Tout changer pour ne rien changer. C’est avec la volonté de continuer à écrire l’histoire de leurs liqueurs en demeurent fidèles à leur héritage et leur savoir-faire que les pères Chartreux viennent d’inaugurer une nouvelle distillerie. Pour cela, il était essentiel de s’inscrire dans le temps et de construire une distillerie artisanale qui vivra encore au XXIIe siècle.

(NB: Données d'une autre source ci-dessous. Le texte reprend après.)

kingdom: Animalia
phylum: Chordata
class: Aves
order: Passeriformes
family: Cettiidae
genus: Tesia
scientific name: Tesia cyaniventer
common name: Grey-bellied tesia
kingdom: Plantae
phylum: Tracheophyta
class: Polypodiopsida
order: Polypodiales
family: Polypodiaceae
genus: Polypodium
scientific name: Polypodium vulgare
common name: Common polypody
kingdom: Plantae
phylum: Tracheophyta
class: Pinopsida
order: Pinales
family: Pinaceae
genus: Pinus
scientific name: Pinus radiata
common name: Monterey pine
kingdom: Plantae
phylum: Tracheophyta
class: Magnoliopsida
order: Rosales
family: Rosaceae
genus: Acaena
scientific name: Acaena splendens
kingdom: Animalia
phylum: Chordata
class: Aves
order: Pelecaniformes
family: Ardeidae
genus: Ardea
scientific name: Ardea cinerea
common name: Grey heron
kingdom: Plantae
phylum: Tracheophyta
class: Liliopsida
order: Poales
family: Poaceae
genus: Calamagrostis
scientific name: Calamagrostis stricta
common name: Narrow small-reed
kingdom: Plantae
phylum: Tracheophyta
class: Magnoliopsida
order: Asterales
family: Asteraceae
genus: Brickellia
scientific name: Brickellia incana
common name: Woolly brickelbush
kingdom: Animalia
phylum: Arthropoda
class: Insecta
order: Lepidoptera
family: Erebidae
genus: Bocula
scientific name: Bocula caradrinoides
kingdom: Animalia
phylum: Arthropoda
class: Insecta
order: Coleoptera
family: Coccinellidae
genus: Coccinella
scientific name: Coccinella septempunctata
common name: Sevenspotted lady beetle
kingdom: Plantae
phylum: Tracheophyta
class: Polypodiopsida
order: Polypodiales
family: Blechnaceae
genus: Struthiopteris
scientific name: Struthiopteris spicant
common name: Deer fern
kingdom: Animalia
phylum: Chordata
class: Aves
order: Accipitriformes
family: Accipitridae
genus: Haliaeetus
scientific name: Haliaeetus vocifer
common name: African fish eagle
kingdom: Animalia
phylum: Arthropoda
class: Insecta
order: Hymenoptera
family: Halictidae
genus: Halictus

Le 30 août dernier, la nouvelle distillerie des pères Chartreux, la septième depuis la création de l’Élixir végétal il y a 281 ans, a été officiellement inaugurée sur le site d’Aiguenoire, à Entre-Deux-Guiers, en Isère. Si cette inauguration a naturellement été un moment fort, qui restera à jamais gravé dans l’histoire des célèbres liqueurs, la date du 30 août, éminemment symbolique, n’a pas été choisie au hasard. Le 30 août 1916, soit quatre cents ans plus tôt, les moines ont acheté le domaine d’Aiguenoire situé à douze kilomètres du monastère avant d’en être chassés en 1791. À l’époque, ils y pratiquaient l’agriculture et la pisciculture : travailler pour être autosuffisants et indépendants du Vatican a toujours été une priorité. Pourtant, ce nouveau changement de lieu de production n’était pas vraiment prévu. Depuis 1935, les moines élaboraient leurs liqueurs à Voiron : une distillerie qui leur convenait parfaitement. Mais la ville s’est étendue et la réglementation en matière de normes de sécurité a évolué. « Deux solutions s’offraient à nous, explique Emmanuel Delafon, président-directeur-général de Chartreuse Diffusion et de la Compagnie française de la Grande-Chartreuse. Engager des travaux pour que le site de production soit aux normes actuelles ou déménager. » En 2014, la seconde option a finalement été choisie : une décision qui a évidemment été prise avec l’aval des moines. Si ce déménagement a donc été un peu contraint, le jeune dirigeant, fraîchement arrivé à la tête de la société, a su en faire une belle opportunité. D’ailleurs, à l’instar de Bertrand De Nève, le directeur de la distillerie, les moines sont paraît-il très heureux de leur nouvel outil de production.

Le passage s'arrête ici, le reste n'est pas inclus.